The ABC has apologised to its audience, military commandos and a former US drug enforcement official over errors in its ‘Line of Fire’ reports about alleged war crimes in Afghanistan.
Five additional gunshots were added to a clip in which a soldier fired a single warning shot from a helicopter as it flew above an Afghan compound where unarmed civilians walked below.
The interim findings from an ABC report released this week found the ‘audio editing error’ arose through an ‘inadvertent consequence of attempts to create clean, accurate and effective sequences in the story’.
The video was aired by the ABC in 2022 but former special forces commando Heston Russell revealed the inaccuracies in the footage in an interview with Seven’s Spotlight program earlier this year.
The ABC removed the 56-second clip from an online article after it acknowledged the error in the video and initiated an independent investigation.
‘The ABC sincerely regrets and apologises for the editing errors in the video clips, including to members of the 2nd Commando Regiment,’ ABC news director Justin Stevens said in a statement this week.
‘The ABC stands by the vital importance of its investigations into the alleged conduct of Australian soldiers.
‘The editing errors, while deeply regrettable, do not weaken the value of the ABC’s reporting over many years on these crucial issues.’
ABC News boss Justin Stevens (pictured) has apologised over errors in the broadcaster’s Line of Fire reports about alleged war crimes in Afghanistan
Original helmet-cam video from the 2012 incident in Afghanistan shows a single warning shot about to be fired from a military helicopter – but in the ABC version five extra shots are heard
The review also found comments from former Drug Enforcement Administration (DEA) leader Bret Hamilton had misrepresented him.
‘The review found Mr Hamilton’s final comment in an interview that alleged war crimes should always be investigated was not in proper context and therefore did not accurately represent him as talking about allegations of war crimes in general rather than referring to any specific allegations,’ Mr Stevens said.
‘The review found this was potentially misleading.
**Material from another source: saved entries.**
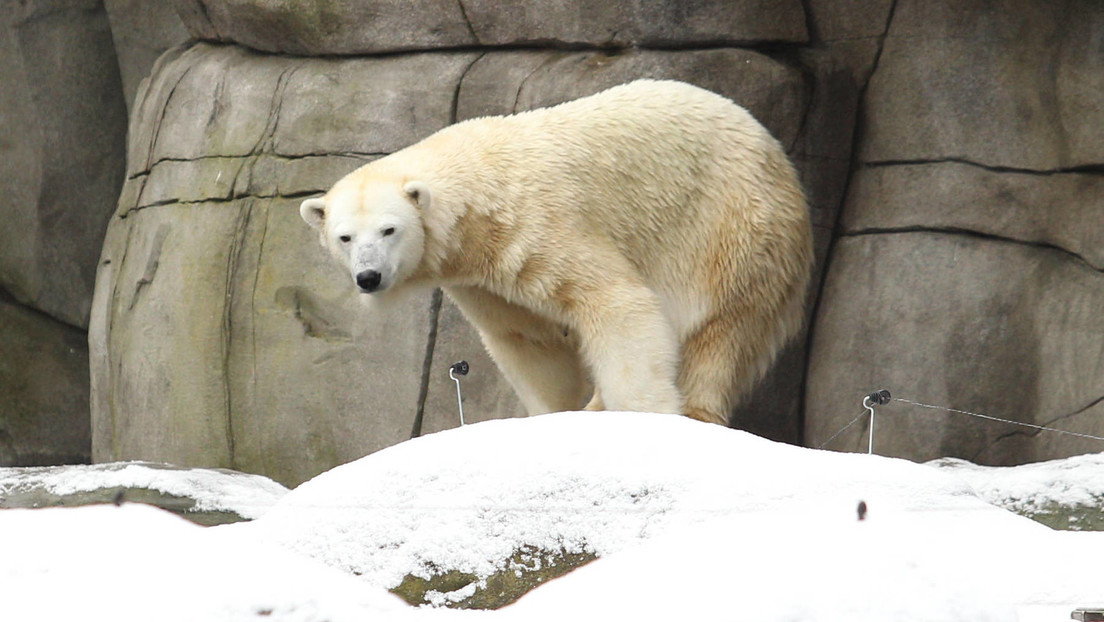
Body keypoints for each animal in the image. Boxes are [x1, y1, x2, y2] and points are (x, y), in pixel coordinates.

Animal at [300, 80, 812, 426]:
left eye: (389, 229)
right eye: (345, 237)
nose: (368, 277)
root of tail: (776, 153)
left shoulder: (541, 223)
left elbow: (616, 303)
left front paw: (642, 414)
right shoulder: (481, 274)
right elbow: (527, 340)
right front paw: (555, 414)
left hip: (732, 228)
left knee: (720, 327)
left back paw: (693, 409)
It found Mr Hamilton’s views were otherwise accurately represented.
‘ABC News sincerely regrets and apologises to Mr Hamilton as well as our audience members for this. That was not the meaning we intended to convey.’
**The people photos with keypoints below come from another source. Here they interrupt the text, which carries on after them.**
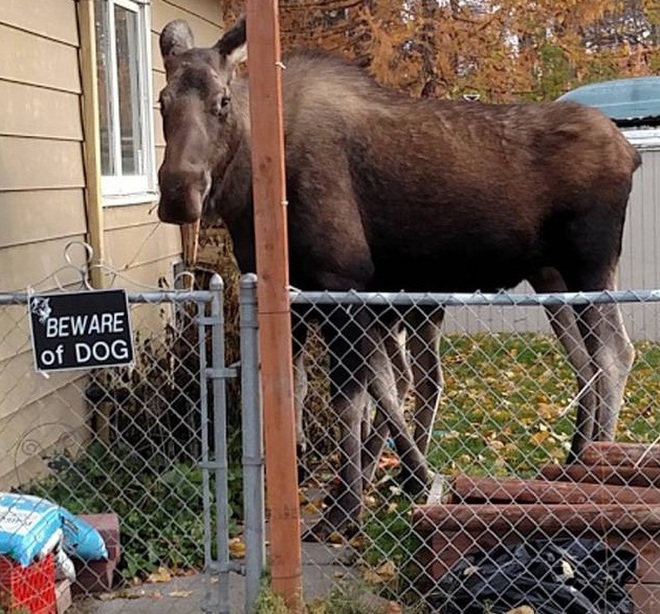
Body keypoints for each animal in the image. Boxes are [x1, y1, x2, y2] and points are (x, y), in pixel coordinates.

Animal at [155, 16, 640, 540]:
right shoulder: (303, 297)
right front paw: (391, 476)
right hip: (553, 279)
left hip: (590, 265)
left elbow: (353, 397)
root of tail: (629, 153)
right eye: (162, 100)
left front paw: (346, 508)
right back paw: (574, 459)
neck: (250, 194)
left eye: (222, 101)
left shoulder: (341, 282)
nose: (179, 193)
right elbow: (322, 387)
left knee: (614, 355)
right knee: (584, 364)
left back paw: (596, 472)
The interim review is being carried out by former ABC and SBS veteran journalist turned media executive Alan Sunderland.
During senate estimates on Tuesday, ABC acting managing director Melanie Kleyn said the report found ‘no evidence of any intent to mislead by any ABC employee’.
Ms Kleyn said there was ‘not a deliberate editorial decision to include additional gunshots to mislead or deceive’ and refuted the suggestion that the central focus of the entire story was misleadingly altered.
‘The review has also found that the stories contained important issues that are in the public interest in relation to the issue of altered audio,’ she said.
In October 2023, former special forces commando Heston Russell (pictured) won his defamation case against the ABC after a Federal Court judge ruled it could not prove articles the national broadcaster published were reported in the public interest
According to the interim report there was no deliberate effort to ‘distort the depiction of the events that occurred’ by the ABC.
Mr Stevens also denied the footage was deliberately doctored and criticised the response from competitor media companies.
‘The great shame from all of this is that for weeks, various outlets have accused journalists of the highest integrity of doctoring material, which is one of the most offensive and damaging allegations one can make against a journalist,’ he said.
‘The meaning of doctoring is to deceitfully change something intentionally. What Mr Sunderland’s review shows independently is that our team and journalists and executives at all levels did not doctor any material.
‘So there was mistakes, but it was not deliberate, and there was no doctoring.’
The ABC was also questioned on why it did not act on a letter sent by Mr Russell’s lawyers on November 22, 2022, after the footage was initially aired.
Ms Kleyn said the broadcaster’s news division was ‘not handed a copy of that letter,’ with Liberal Senator Sarah Henderson lashing her comments as ‘outrageous’.
‘Mr Russell’s lawyers were writing to your lawyers, saying you’ve got it wrong. You’ve put these fake gunshots in the video and what? No one did anything?’ she said.
‘Are you telling me that the lawyers just sat on their hands and did nothing. Did they tell anyone in news?’
During this period, Mr Russell had already launched defamation proceedings against the ABC and was later awarded $390,000 in damages in October, 2023.
Mr Stevens said the issues should have been flagged with the ABC’s editorial team, instead of its legal team, but Senator Henderson rejected his claims.
‘There was every opportunity after that date between then and now for these issues to be brought to ABC news’ attention via a formal complaint, via the processes we have in place, and as far as I’m aware, that did not occur,’ he said.
Ms Kleyn said Mr Sunderland was still reviewing the circumstances around the letter ABC’s legal team received and why it wasn’t passed onto the news division.
She said the the final report would include a finding on the issue.